IF A European Union bureaucrat could travel to fin de siècle Vienna, he would be surprised by how closely the Hapsburg Empire resembled today's European Union.
Like the EU, Austria-Hungary was an experiment in supra-national engineering, comprising 51 million inhabitants, 11 nationalities and 14 languages.
Presiding over this microcosm of Europe was a double-throned emperor-king and twin parliaments rep
resenting the largely independent Austrian and Hungarian halves of the realm.
The Hapsburg Empire acted as a stabilising force for its peoples and for Europe. To its scattered ethnic groups, it performed the twin roles of referee and bouncer, pacifying indigenous rivalries and protecting pint-sized nations from predatory states. It also filled a geopolitical vacuum at the heart of the continent, placing a check on Germany and Russia.
So long as it performed these functions, Austria was viewed as a "European necessity" – a balancer of nationalities and of nations for which there was no conceivable substitute. But, by the early 1900s, the empire faced two problems that cast doubt on its ability to fulfil these missions.

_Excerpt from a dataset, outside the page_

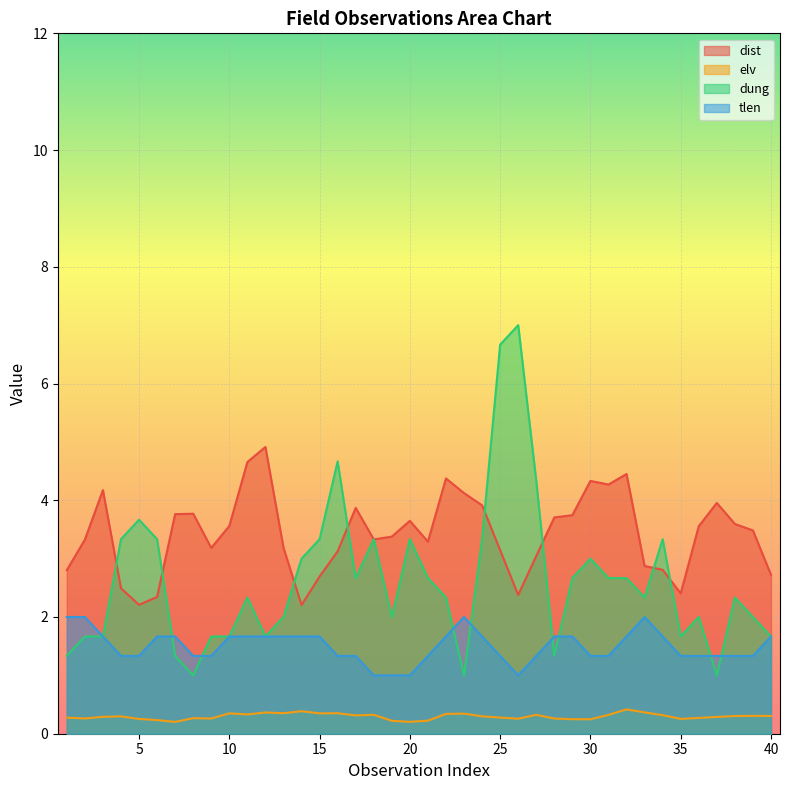

At which label does dist first exceed 3?

2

First, it proved incapable of reconciling and representing its constituents' interests. The heart of the problem was the 1867 Compromise, which divided the empire into Austrian and Hungarian halves.
By excluding the Slavs – who accounted for half the empire's population – the compromise was seen as a vehicle for German/Magyar domination. All attempts at modifying the arrangement stopped short of what was needed: a political settlement between Germans and Slavs like that between Germans and Magyars.

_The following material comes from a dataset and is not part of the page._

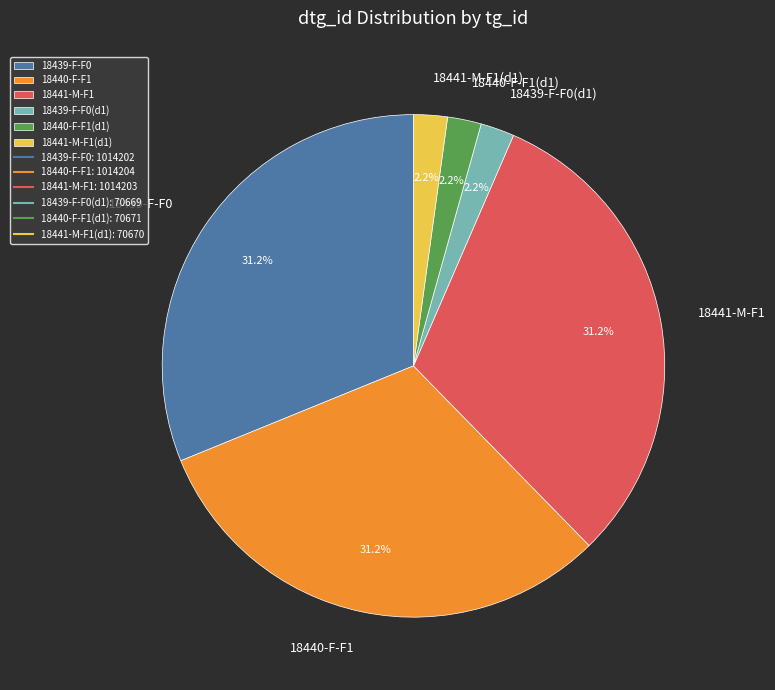

What percentage do 18440-F-F1(d1) and 18439-F-F0 together represent?

33.3%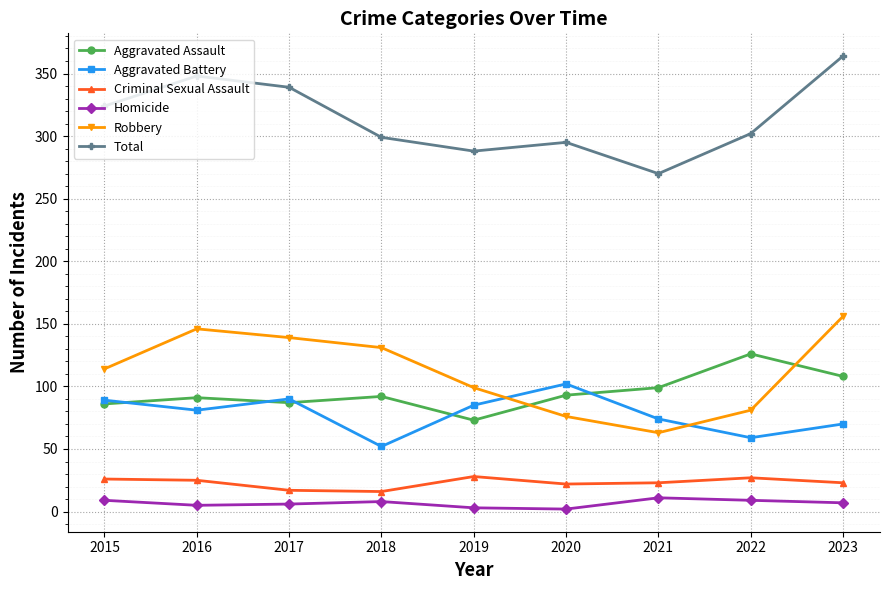

In Total, how many points are lower than both neighbors (excluding endpoints)?

2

Second, due in part to internal nationalist crises, the empire found it increasingly difficult to chart a unified, independent course in international affairs. Confronted after 1906 with a more assertive Russia, Austria-Hungary resorted to increasing reliance on Germany, thereby relinquishing the empire's status as a geopolitical stabiliser.
These problems inflicted irreparable damage to Austria-Hungary's image as a "necessity" – both for its subjects, who came to see national self-determination as a superior alternative to supra-nationalism, and for outside powers, which dismembered the empire in 1918. So ended the first European union.
Like Austria-Hungary, the EU's raison d'être consists in its ability to transcend the indigenous balance of power among its members, and the service this renders to the international system. On both counts, the EU confronted challenges in 2007 much like those confronting Austria-Hungary in 1907.
Many of the EU's newest members continue to grapple with questions of geopolitical trust. This is revealed in the tensions that have existed between Poland, which fears domination by the EU's steering group, and Germany, which is reluctant to shoulder the financial burden for a union in which it is under-represented.
If allowed to fester, this feud could metastasise, leaving the EU in a state of crisis like that which plagued Austria-Hungary.